Christopher John Dyke Acland (7 September 1966 – 17 October 1996) was an English drummer and songwriter. He was the drummer of the London-based alternative rock band Lush.

==Early life==
Acland was born at the Royal Lancaster Infirmary in Lancaster, Lancashire, the youngest of three sons of paper manufacturer Oliver Geoffrey Dyke Acland, of Barnsdale, Burneside, Cumbria, who had served as a second lieutenant in the Border Regiment, and Judith Veronica Willans. He was the great-grandson of Sir Francis Dyke Acland, 14th Baronet. He studied at North London Polytechnic, where he met his future Lush bandmates Meriel Barham and Miki Berenyi, briefly dating the latter.

==Career==
He played in a number of bands, including The Infection, Les Turds, A Touch of Hysteria and Panic, before founding Lush in 1988 with Steve Rippon, Emma Anderson, Meriel Barham and Miki Berenyi.

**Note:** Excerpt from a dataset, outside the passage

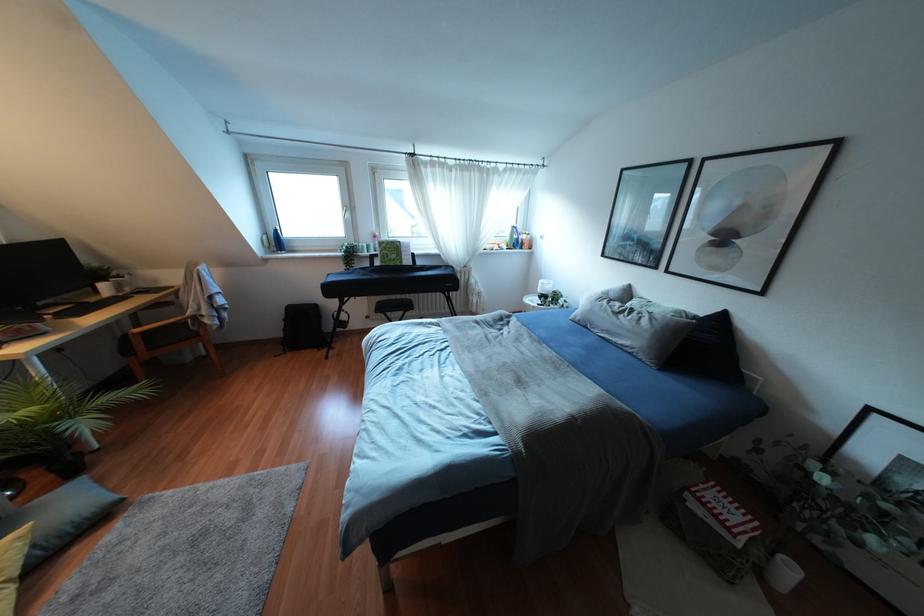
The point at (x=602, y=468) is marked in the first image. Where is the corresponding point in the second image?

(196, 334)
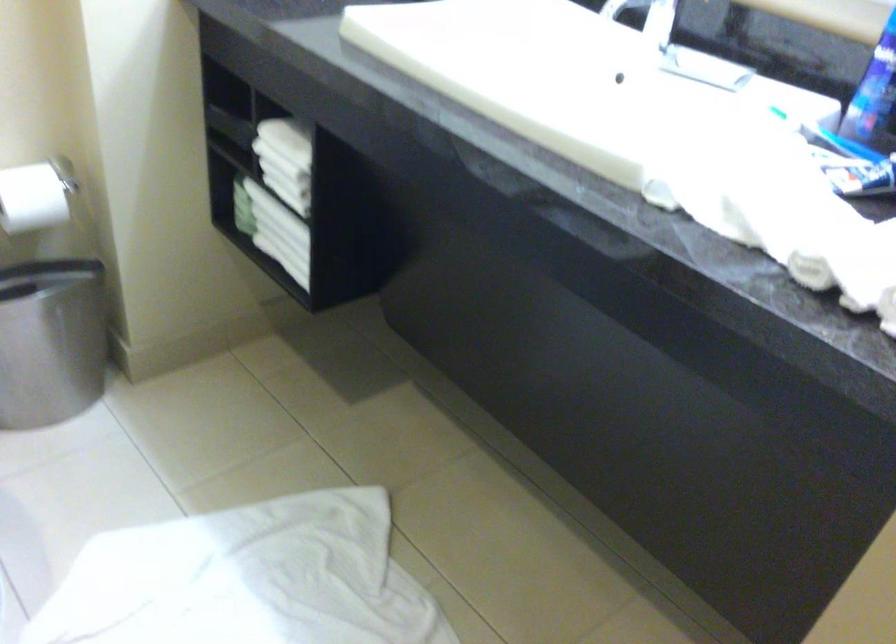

After personnel changes gave way to a stable lineup, Lush released their debut mini-album, Scar, and developed a following as a live act. They would go on to release three albums and several singles and EPs and achieve critical success.

==Personal life and death==
Acland was a keen football fan and a supporter of Tottenham Hotspur F.C. He and members of Moose and Cocteau Twins formed the group The Lillies and recorded a humorous flexi-disc entitled "And David Seaman Will Be Very Disappointed About That" following the team's victory over North London rivals Arsenal in the 1991 FA Cup semi-finals.

On 17 October 1996, Lush had completed their tour and music festival appearances. Two days after Anderson announced a desire to quit the group, Acland was found dead as a result of suicide by hanging in his parents' garden in Burneside, Cumbria. Devastated by the news, Acland's bandmates disbanded after a period of mourning.